--- TASKS TO CARRY OUT ---
1. According to the article on the Navy's Naval Strike Missile, what is the missile's approximate range?
2. Go on with the article on the Naval Strike Missile and Navy ship sensors, picking up after its last sentence.

--- PAGE TEXT ---
○ ○ ○ ○ ○ ○ ○
New Weapon targets enemy ships, small boats and other threats from areas beyond more immediate "line-of-sight"

By Kris Osborn - Warrior Maven

The US Navy is arming its entire fleet of Littoral Combat Ships and emerging Frigates with a new high-speed, highly maneuverable long-range ship fired missile designed to track and destroy enemy ships in open sea warfare.

The Naval Strike Missile weapon, able to travel on a range of attack trajectories for improved effectiveness, will be operation by 2021, Navy officials said.

“It will enable long range surface strike” Naval Sea Systems Command spokesman Alan Baribeau told Warrior Maven.

Integrating this weapon is a key element of a broader Navy strategic shift, in place now for several years, intended to better arm the LCS for more substantial maritime warfare missions than those for which it was originally intended - due to the rapid rise of advanced near-peer threats. Called the Over-the-Horizon Weapons System, the NSM is intended to add greatly enhanced offensive land and sea attack possibilities.

It is engineered to target enemy ships, small boats and other threats from areas beyond more immediate "line-of-sight" targeting technologies. It has an approximate range of 100 nautical miles.

“All LCS and FFG(X) (Frigate) platforms are planned to receive the OTH-WS. The OTH-WS shipsets will be procured from May, 2018,” Baribeau said.

The first installations, Navy developers explain, will begin in 2020, building upon an recently awarded production deal to a Raytheon Kongsberg industry team.

With an ability to travel close to the surface and at higher altitudes, the weapon is designed to be difficult to defend against, developers explained.

"The weapon does have an advanced seeker and maneuverability. It flies low profile and flies high. It is very survivable in that aspect," Chris Daily, senior director for Tomahawk and Naval Strike Missile, Raytheon, told Warrior Maven in an interview.

Already in service with Norwegian and Polish military forces, the weapons is ready, quickly producible and "off-the-shelf," Daily said.

In 2014, the NSM was test fired successfully from the USS Coronado, an LCS.

Advanced Targeting for LCS and Frigate

Longer range sensors will be needed to identify enemy attackers now equipped with long-range precision strike weapons and enable command and control across vast distances of open water and coastal patrol areas.

The Navy vision for the ship further specifies this, saying the “FFG(X) will be capable of establishing a local sensor network using passive onboard sensors, embarked aircraft and elevated/tethered systems and unmanned vehicles to gather information and then act as a gateway to the fleet tactical grid using resilient communications systems and networks.”

Along these lines, the Navy's FFG(X) Request for Proposal identifies a need for a netted sensor technology called Cooperative Engagement Capability (CEC).

CEC is an integral aspect of key emerging ship-defense technologies aimed at “netting” sensors and radar technologies in order to better identify and destroy approaching threats such as anti-ship missiles, drones and enemy aircraft.

“CEC is a sensor netting system that significantly improves battle force anti-air warfare capability by extracting and distributing sensor-derived information such that the superset of this data is available to all participating CEC units,” a statement on Raytheon's data sheets explain.
○ ○ ○ ○ ○ ○ ○
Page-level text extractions
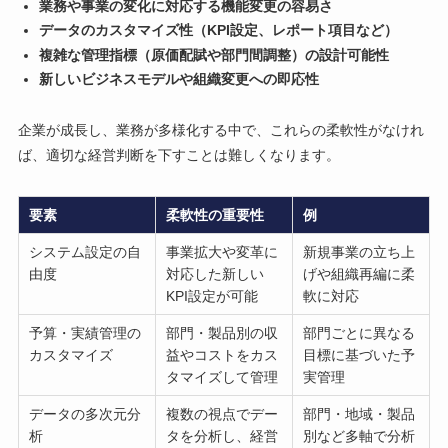
業務や事業の変化に対応する機能変更の容易さ
データのカスタマイズ性（KPI設定、レポート項目など）
複雑な管理指標（原価配賦や部門間調整）の設計可能性
新しいビジネスモデルや組織変更への即応性
企業が成長し、業務が多様化する中で、これらの柔軟性がなけれ
ば、適切な経営判断を下すことは難しくなります。
要素
柔軟性の重要性
例
システム設定の自
事業拡大や変革に
新規事業の立ち上
由度
対応した新しい
げや組織再編に柔
KPI設定が可能
軟に対応
予算・実績管理の
部門・製品別の収
部門ごとに異なる
カスタマイズ
益やコストをカス
目標に基づいた予
タマイズして管理
実管理
データの多次元分
複数の視点でデー
部門・地域・製品
析
タを分析し、経営
別など多軸で分析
○ ○ ○ ○ ○ ○ ○
--- WRITTEN RESPONSES ---
1. About 100 nautical miles.

2.
Naval Strike Missile Arms Navy Frigate for "Blue Water" War

The Naval Strike Missile is also a key component to the service's emerging multi-mission Guided Missile Frigate designed to to sense enemy targets from great distances, fire next-generation precision weaponry, utilize new networking and ISR technologies, operate unmanned systems and succeed against technically advanced enemies in open or “blue” water combat, according to service statements.

The service is now refining and analyzing design, sensor and weapons concepts for the new Frigate as it moves into a formal Conceptual Design phase after awarding a major contract.

Naval Sea Systems Command chose five shipbuilders to advance designs and technologies for the ship, awarding development deals to General Dynamics Bath Iron Works, Austal USA, Huntington Ingalls, Marinette Marine Corporation and Lockheed Martin.

The Navy expects that new weapons and sensors will better enable the ship to destroy swarming small boat attacks, support carrier strike groups, conduct dis-aggregated operations, attack enemies with an over-the-horizon missile and engage in advanced surface and anti-submarine warfare, according service statements released several months ago as part of an industry request.

The Navy hopes to expedite development to award a production contract in 2020 and ultimately deploy the new ship in the early to mid-2020s. For this reason, bidders were required to submit designs that have been “demonstrated at sea” and already paired with a shipyard for rapid production, according to the service solicitation.

Service developers seem to be heavily emphasizing sensor networking, weapons integration and targeting technology as it navigates this next phase of development.

“The FFG(X) small surface combatant will expand blue force sensor and weapon influence to provide increased information to the overall fleet tactical picture while challenging adversary Intelligence, Surveillance, Reconnaissance, and Tracking (ISR&T) efforts,” Naval Sea Systems Command FFG(X) documents released several months ago said.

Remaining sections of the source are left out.